Task item:
Reproduce the material verbatim from its beginning up to and including the line containing "I am interested". Leave the pictures out of your answer.

Exercise input:
%%

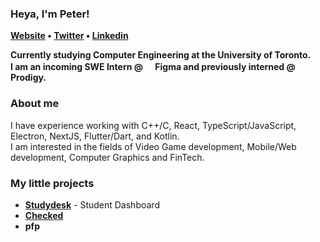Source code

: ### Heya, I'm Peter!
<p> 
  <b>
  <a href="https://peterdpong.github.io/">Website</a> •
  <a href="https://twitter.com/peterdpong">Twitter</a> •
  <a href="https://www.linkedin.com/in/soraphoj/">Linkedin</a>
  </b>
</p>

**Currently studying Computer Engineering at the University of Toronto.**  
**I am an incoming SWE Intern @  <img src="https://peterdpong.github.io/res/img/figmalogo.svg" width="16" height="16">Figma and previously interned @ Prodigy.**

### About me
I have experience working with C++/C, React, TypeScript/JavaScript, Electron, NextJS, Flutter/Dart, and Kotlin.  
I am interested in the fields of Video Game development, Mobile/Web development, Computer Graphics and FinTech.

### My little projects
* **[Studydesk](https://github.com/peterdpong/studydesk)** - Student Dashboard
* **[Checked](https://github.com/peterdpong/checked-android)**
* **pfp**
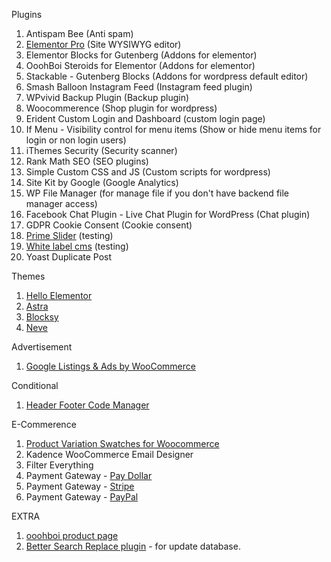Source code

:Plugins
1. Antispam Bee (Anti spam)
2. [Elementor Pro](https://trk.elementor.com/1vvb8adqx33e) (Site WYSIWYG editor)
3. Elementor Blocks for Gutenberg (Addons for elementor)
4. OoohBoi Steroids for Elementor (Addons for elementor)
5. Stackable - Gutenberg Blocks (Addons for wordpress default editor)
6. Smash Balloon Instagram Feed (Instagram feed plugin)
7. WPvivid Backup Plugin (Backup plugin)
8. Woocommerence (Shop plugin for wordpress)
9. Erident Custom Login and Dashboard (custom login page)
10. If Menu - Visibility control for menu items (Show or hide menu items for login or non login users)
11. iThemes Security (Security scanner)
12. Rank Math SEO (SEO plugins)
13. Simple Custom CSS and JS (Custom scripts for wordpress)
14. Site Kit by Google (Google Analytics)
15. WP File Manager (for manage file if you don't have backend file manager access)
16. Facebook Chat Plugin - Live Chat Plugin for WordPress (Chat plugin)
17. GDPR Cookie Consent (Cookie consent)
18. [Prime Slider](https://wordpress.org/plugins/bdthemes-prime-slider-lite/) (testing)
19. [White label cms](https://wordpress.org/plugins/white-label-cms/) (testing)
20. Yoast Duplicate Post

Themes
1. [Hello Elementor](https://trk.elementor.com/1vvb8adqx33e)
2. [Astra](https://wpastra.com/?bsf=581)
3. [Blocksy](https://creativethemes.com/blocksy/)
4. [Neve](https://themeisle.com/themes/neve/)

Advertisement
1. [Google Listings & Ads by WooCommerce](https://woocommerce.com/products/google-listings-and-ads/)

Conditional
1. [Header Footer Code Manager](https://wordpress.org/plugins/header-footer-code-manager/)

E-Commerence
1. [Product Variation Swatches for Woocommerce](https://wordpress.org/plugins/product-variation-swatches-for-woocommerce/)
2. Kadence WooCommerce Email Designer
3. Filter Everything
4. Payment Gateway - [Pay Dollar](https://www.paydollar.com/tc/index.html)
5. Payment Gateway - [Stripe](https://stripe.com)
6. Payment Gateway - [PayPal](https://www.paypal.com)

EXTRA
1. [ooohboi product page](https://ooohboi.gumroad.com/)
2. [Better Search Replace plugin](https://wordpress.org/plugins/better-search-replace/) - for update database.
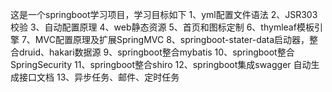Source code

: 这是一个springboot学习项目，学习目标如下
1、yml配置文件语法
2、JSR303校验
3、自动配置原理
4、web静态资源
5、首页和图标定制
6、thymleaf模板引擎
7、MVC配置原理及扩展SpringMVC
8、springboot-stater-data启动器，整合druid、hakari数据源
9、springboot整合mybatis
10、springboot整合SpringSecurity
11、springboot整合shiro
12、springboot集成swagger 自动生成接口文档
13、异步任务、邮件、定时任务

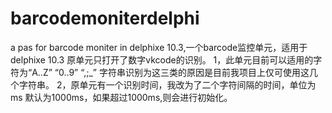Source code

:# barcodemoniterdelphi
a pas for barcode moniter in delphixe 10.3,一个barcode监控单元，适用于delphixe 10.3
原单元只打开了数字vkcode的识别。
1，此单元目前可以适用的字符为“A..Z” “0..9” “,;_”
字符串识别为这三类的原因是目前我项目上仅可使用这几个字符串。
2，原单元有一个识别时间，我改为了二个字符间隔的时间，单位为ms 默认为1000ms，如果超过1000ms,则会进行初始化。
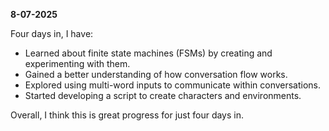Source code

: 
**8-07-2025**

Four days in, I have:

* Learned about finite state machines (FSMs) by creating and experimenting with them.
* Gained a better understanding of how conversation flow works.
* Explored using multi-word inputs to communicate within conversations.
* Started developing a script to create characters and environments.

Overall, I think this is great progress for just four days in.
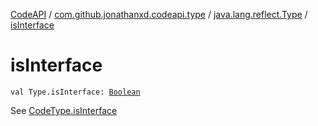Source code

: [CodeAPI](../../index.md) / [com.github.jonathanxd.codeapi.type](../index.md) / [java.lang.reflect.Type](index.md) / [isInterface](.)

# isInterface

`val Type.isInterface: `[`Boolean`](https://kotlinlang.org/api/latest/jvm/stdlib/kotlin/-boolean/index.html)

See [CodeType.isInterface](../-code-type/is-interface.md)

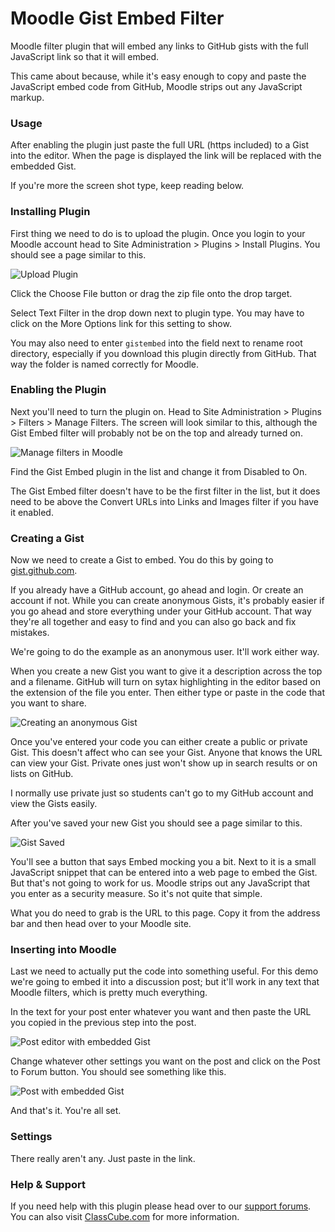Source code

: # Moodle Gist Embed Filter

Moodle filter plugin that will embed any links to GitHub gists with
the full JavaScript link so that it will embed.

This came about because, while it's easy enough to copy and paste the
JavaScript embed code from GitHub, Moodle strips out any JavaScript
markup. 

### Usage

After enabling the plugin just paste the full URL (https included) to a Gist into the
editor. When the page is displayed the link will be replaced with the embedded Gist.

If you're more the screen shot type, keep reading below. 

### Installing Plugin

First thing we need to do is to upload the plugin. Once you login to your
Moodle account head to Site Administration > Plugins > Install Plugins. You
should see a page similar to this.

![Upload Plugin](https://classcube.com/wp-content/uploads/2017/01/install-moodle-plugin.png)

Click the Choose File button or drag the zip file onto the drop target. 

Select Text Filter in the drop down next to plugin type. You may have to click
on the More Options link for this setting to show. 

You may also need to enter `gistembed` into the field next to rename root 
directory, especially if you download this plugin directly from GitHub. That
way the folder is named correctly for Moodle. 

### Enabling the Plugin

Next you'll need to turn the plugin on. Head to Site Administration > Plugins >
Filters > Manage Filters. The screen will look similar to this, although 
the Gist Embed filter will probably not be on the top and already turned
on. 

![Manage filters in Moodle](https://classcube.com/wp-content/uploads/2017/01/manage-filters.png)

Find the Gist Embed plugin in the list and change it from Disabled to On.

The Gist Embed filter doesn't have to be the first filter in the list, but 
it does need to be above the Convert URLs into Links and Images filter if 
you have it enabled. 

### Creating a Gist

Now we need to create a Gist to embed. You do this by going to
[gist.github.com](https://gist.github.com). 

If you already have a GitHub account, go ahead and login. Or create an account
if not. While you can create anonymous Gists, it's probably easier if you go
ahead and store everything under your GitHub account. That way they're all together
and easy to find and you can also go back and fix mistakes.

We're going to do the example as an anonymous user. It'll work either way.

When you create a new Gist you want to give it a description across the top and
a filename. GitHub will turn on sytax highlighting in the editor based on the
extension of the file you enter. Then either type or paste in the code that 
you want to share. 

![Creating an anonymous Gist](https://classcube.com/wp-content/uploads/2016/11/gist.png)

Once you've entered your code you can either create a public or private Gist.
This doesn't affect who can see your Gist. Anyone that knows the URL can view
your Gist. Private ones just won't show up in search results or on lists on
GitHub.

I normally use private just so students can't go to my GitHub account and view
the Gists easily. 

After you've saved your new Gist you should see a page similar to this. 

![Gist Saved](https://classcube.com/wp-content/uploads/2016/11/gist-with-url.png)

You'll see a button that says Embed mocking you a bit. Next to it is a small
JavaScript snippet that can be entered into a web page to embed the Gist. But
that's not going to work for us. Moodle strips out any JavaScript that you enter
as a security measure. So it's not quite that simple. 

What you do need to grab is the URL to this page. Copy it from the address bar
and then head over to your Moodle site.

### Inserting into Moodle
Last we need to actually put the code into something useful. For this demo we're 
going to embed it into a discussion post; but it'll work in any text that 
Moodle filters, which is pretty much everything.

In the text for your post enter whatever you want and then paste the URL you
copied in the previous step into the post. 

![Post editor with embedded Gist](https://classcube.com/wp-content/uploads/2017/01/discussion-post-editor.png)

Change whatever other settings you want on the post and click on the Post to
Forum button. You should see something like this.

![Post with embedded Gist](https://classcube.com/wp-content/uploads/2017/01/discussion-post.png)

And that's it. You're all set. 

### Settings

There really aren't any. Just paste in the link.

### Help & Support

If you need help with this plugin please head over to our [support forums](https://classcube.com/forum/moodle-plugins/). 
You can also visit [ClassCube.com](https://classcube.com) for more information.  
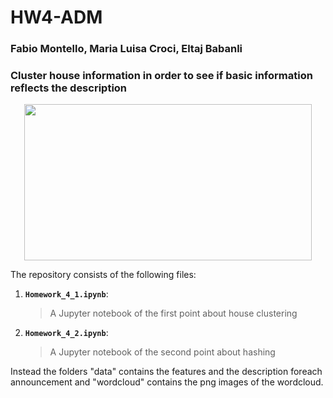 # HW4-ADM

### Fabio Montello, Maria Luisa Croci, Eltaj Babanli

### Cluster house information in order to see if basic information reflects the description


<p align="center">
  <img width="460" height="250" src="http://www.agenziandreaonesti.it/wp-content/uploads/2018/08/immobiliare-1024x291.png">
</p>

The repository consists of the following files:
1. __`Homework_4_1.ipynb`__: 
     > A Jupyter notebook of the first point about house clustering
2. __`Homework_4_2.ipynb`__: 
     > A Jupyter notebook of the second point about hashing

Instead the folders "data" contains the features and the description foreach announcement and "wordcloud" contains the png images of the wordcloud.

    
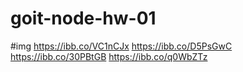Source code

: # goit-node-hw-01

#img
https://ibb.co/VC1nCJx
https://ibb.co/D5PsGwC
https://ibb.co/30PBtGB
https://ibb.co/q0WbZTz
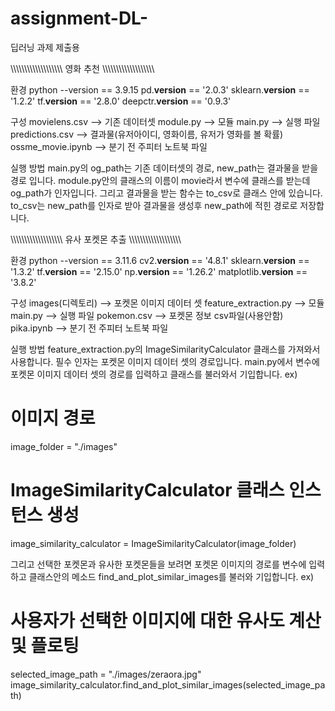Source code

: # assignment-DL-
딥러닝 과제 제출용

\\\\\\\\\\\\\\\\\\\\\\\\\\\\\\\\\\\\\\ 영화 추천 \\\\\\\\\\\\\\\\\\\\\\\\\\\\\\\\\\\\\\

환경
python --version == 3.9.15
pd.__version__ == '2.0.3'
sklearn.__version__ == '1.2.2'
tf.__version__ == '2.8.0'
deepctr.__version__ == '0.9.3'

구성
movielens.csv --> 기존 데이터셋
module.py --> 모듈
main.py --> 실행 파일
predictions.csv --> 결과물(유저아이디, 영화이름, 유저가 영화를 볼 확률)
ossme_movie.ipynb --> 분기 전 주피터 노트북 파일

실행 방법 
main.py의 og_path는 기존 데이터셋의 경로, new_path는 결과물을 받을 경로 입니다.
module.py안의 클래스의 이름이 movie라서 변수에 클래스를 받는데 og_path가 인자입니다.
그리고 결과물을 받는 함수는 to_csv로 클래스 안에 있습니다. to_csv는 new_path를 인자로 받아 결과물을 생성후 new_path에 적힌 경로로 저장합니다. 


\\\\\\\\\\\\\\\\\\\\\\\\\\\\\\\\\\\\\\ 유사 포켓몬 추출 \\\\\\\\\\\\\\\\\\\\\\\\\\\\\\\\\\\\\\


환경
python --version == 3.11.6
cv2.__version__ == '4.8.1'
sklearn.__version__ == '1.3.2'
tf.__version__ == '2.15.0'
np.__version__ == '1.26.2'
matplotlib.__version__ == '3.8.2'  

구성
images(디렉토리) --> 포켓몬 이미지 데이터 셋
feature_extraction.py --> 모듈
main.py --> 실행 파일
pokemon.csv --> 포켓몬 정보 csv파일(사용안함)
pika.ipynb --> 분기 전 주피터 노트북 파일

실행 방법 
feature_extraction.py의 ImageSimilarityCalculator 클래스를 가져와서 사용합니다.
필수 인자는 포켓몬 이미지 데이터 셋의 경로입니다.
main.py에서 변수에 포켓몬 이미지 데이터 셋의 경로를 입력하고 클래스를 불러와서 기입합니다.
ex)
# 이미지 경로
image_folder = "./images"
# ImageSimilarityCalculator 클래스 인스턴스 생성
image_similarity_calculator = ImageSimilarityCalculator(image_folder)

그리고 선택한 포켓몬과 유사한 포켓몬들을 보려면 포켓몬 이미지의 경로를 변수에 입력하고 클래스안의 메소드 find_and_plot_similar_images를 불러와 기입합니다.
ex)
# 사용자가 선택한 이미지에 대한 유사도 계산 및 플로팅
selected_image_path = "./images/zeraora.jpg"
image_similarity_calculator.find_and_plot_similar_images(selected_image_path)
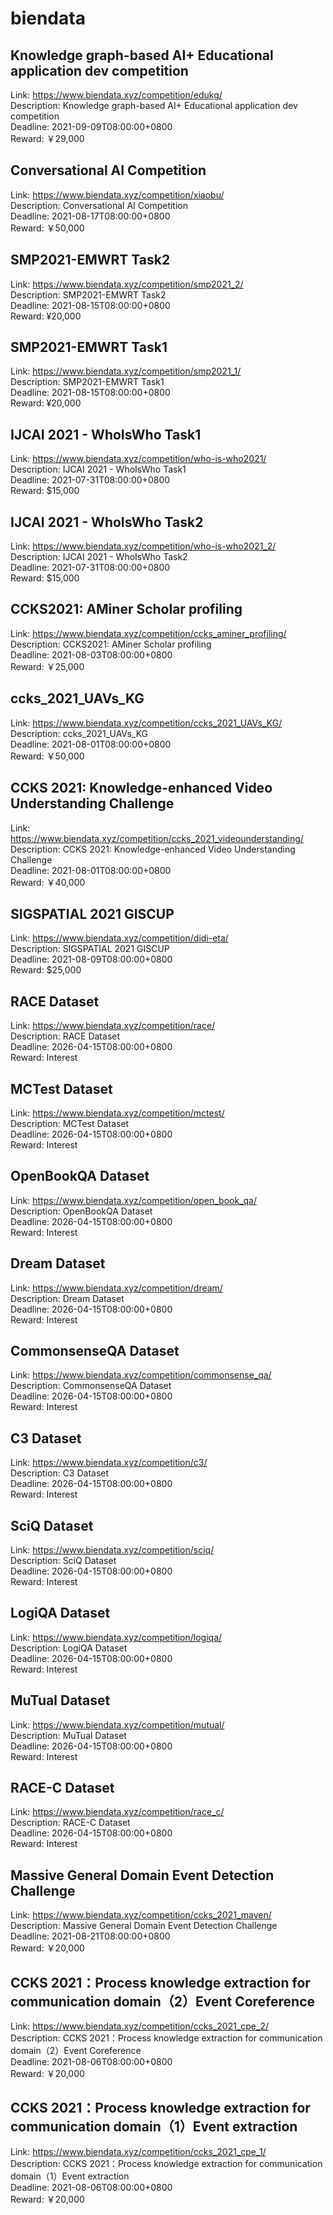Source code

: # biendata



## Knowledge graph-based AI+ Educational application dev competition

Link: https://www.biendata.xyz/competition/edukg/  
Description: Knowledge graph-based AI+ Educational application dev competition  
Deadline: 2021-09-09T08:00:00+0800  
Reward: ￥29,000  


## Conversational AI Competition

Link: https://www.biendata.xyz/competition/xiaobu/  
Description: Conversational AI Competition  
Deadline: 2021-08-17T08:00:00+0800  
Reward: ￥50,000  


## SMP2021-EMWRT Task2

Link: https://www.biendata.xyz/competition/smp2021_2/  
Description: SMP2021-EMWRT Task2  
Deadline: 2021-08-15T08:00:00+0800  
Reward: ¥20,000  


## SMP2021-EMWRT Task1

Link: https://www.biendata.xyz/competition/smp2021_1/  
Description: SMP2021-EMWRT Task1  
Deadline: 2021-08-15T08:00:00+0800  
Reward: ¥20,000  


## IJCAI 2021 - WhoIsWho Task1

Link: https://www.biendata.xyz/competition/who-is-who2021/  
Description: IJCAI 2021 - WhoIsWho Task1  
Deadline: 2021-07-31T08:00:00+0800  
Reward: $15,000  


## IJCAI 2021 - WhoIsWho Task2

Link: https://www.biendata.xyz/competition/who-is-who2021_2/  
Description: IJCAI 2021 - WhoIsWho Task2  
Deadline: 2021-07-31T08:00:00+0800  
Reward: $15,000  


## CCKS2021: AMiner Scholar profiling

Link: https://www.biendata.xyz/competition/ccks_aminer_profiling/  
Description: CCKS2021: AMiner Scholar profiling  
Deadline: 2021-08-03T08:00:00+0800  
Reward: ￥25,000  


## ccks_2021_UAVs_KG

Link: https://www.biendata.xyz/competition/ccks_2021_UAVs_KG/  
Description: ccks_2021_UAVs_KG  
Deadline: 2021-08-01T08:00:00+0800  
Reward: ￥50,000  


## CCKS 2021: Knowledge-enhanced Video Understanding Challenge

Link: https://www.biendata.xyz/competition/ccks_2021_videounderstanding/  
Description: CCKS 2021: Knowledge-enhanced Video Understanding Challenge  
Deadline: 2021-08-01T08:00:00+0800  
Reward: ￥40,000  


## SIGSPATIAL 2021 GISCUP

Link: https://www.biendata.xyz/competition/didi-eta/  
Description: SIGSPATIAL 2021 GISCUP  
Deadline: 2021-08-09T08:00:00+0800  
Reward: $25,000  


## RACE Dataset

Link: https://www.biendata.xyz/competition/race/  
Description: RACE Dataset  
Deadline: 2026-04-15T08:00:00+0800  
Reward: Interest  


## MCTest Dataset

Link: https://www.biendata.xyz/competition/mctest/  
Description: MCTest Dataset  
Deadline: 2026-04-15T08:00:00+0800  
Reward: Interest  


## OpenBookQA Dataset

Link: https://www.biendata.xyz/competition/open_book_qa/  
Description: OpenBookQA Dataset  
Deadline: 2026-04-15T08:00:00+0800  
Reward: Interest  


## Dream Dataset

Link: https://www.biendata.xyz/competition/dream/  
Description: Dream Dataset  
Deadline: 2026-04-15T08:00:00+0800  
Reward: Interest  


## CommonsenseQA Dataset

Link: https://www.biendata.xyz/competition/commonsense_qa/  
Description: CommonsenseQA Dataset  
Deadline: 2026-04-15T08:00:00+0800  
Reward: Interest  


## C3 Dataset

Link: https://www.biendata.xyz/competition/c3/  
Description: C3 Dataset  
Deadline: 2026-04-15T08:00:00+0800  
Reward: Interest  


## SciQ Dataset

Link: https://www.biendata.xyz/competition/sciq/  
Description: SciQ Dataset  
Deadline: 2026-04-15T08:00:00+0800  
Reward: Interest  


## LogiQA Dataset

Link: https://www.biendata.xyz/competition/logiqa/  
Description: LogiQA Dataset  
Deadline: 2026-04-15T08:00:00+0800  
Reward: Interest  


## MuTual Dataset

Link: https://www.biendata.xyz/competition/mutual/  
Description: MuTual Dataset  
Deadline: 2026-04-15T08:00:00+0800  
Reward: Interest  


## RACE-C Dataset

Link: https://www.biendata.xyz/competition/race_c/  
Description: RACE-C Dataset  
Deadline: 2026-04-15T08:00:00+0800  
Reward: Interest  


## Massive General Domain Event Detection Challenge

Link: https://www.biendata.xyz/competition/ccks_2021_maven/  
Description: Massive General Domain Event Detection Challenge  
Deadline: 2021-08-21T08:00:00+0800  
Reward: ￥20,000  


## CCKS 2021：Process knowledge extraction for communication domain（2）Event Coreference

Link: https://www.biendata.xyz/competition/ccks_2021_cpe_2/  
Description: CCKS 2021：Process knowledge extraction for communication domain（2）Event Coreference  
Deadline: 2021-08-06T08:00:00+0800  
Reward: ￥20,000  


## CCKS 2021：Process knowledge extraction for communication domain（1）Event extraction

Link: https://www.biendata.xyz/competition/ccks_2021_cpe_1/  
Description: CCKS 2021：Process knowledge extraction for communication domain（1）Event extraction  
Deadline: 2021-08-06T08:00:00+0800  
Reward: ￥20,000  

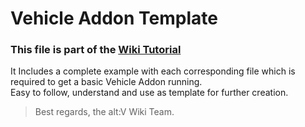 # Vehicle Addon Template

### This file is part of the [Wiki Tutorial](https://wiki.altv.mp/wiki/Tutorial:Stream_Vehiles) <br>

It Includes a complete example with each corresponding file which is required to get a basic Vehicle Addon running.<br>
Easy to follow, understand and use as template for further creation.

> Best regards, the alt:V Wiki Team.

%%

Final answer:
Source code

: ### Heya, I'm Peter!
<p> 
  <b>
  <a href="https://peterdpong.github.io/">Website</a> •
  <a href="https://twitter.com/peterdpong">Twitter</a> •
  <a href="https://www.linkedin.com/in/soraphoj/">Linkedin</a>
  </b>
</p>

**Currently studying Computer Engineering at the University of Toronto.**  
**I am an incoming SWE Intern @  <img src="https://peterdpong.github.io/res/img/figmalogo.svg" width="16" height="16">Figma and previously interned @ Prodigy.**

### About me
I have experience working with C++/C, React, TypeScript/JavaScript, Electron, NextJS, Flutter/Dart, and Kotlin.  
I am interested in the fields of Video Game development, Mobile/Web development, Computer Graphics and FinTech.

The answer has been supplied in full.